HP also identified a hardware issue with certain HP Pavilion dv2000/dv6000/dv9000 and Compaq Presario V3000/V6000 series notebook PCs, and has also released a new BIOS for these notebook PCs.

HP says"This service enhancement program is available in North America for 24 months after the start of your original standard limited warranty for issues listed below; otherwise your current standard limited warranty applies. Customers who already have a 24 month or longer warranty period will be covered under their existing standard HP Limited Warranty."

Apple is also facing the same problem with the macbook pro's.

Apple says, NVIDIA assured Apple that Mac computers with these graphics processors were not affected. However, after an Apple-led investigation, Apple has determined that some MacBook Pro computers with the NVIDIA GeForce 8600M GT graphics processor may be affected.

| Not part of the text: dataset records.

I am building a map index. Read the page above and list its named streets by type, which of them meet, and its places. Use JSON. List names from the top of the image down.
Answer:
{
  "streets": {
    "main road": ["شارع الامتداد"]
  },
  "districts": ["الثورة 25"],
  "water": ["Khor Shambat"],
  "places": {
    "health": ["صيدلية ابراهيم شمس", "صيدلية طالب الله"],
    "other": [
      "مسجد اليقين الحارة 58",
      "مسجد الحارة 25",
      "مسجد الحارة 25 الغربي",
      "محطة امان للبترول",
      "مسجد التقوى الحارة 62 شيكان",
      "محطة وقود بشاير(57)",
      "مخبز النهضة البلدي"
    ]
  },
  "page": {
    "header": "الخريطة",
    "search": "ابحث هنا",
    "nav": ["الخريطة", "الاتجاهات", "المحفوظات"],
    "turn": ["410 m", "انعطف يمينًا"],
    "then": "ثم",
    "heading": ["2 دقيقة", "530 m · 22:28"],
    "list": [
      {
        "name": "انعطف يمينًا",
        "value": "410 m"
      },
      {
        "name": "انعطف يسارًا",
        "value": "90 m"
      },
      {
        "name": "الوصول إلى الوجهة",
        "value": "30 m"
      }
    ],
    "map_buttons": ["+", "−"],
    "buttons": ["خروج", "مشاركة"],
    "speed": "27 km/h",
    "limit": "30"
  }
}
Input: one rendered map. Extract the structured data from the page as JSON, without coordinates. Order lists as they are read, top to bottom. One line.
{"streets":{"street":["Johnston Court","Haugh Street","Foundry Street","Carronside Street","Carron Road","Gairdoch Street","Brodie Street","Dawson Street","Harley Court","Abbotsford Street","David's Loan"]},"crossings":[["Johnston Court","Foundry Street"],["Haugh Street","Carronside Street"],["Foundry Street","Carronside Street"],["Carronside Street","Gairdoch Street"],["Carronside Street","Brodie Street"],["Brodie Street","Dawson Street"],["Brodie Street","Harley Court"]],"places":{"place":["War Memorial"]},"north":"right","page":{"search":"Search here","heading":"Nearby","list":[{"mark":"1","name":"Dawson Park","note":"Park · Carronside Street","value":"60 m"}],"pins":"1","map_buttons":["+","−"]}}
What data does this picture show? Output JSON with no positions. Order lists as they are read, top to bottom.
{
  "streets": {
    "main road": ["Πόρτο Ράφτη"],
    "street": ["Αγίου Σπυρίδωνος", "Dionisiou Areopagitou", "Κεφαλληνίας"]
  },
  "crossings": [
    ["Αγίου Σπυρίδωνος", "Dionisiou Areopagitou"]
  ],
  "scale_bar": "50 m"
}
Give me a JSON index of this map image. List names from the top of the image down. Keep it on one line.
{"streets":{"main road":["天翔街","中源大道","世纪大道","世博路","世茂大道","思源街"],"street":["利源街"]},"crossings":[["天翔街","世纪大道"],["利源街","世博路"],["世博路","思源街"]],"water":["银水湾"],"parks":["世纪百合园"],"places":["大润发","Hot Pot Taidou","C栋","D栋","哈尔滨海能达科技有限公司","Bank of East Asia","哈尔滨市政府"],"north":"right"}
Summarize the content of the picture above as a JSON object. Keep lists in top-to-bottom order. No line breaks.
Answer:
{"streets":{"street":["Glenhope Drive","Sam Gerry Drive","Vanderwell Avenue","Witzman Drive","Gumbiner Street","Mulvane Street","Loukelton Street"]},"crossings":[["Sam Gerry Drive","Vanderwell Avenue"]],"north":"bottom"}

If the NVIDIA graphics processor in your MacBook Pro has failed, or fails within two years of the original date of purchase, a repair will be done free of charge, even if your MacBook Pro is out of warranty.

Customers are really angry as the OEM's are not providing a permanent solution to the GPU problem and also not including some of the laptop models that are facing the same issue. Even some of the customers sued NVIDIA to repair their laptops with faulty graphics cards.

We can see still DELL is shipping laptops with defective NVIDIA graphics card.